Until recently I haven't paid a lot of attention to the discussions here about inside view vs outside view, because the discussions have tended to focus on the applicability of these views to the problem of predicting intelligence explosion. It seemed obvious to me that outside views can't possibly rule out intelligence explosion scenarios, and even a small probability of a future intelligence explosion would justify a much higher than current level of investment in preparing for that possibility. But given that the inside vs outside view debate may also be relevant to the "FAI Endgame", I read up on Eliezer and Luke's most recent writings on the subject... and found them to be unobjectionable. Here's Eliezer:
On problems that are drawn from a barrel of causally similar problems, where human optimism runs rampant and unforeseen troubles are common, the Outside View beats the Inside View.
Does anyone want to argue that Eliezer's criteria for using the outside view are wrong, or don't apply here?
And Luke:
One obvious solution is to use multiple reference classes, and weight them by how relevant you think they are to the phenomenon you're trying to predict.
[...]
Once you've combined a handful of models to arrive at a qualitative or quantitative judgment, you should still be able to "adjust" the judgment in some cases using an inside view.
These ideas seem harder to apply, so I'll ask for readers' help.

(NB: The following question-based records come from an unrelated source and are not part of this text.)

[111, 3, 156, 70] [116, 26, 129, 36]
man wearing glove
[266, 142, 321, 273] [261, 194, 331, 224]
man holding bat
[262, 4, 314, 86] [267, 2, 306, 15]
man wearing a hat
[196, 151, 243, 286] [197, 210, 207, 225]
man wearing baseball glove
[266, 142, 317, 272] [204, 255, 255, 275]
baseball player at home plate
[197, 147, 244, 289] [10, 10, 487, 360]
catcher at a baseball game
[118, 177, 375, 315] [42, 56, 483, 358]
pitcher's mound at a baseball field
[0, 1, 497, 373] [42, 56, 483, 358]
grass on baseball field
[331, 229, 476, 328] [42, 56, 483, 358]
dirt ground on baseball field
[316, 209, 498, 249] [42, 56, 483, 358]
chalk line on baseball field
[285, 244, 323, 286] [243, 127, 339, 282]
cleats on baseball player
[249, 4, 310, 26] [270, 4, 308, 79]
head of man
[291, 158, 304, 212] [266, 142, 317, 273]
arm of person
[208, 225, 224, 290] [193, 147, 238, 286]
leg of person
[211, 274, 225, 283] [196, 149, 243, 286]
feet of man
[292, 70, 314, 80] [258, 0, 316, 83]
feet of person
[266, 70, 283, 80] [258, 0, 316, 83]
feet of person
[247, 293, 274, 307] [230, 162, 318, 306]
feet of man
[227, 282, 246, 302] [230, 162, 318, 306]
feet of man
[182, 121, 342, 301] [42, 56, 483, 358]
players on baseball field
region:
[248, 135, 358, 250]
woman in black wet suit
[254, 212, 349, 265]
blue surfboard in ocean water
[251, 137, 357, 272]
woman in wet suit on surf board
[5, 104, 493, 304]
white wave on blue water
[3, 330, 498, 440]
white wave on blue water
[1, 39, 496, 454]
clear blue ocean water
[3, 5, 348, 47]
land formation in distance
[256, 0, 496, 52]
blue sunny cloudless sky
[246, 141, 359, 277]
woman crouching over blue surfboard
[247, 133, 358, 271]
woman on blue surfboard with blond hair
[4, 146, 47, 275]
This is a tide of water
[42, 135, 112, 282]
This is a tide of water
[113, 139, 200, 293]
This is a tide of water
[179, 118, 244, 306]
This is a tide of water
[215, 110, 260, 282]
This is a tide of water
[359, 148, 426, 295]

What reference classes should we use here, in addition to past attempts to solve philosophical problems? What inside view adjustments could a future FAI team make, such that they might justifiably overcome (the most obvious-to-me) outside view's conclusion that they're very unlikely to be in the possession of complete and fully correct solutions to a diverse range of philosophical problems?
Wait, that's not my argument. I was saying that while people like you are trying to develop technologies that let you "remain in control", others with shorter planning horizons or think they have simple, easy to transmit values will already be deploying new AGI capabilities, so you'll fall behind with every new development. This is what I'm suggesting only a singleton can prevent.
You could try to minimize this kind of value drift by speeding up "AI control" progress but it's really hard for me to see how you can speed it up enough to not lose a competitive race with those who do not see a need to solve this problem, or think they can solve a much easier problem. The way I model AGI development in a slow-FOOM scenario is that AGI capability will come in spurts along with changing architectures, and it's hard to do AI safety work "ahead of time" because of dependencies on AI architecture. So each time there is a big AGI capability development, you'll be forced to spend time to develop new AI safety tech for that capability/architecture, while others will not wait to deploy it. Even a small delay can lead to a large loss since AIs can be easily copied and more capable but uncontrolled AIs would quickly take over economic niches occupied by existing humans and controlled AIs. Even assuming secure rights for what you already own on Earth, your share of the future universe will become smaller and smaller as most of the world's new wealth goes to uncontrolled AIs or AIs with simple values.
Where do you see me going wrong here? If you think I'm just too confident in this model, what alternative scenario can you suggest, where people like you and I (or our values) get to keep a large share of the future universe just by speeding up the onset of serious AI safety work?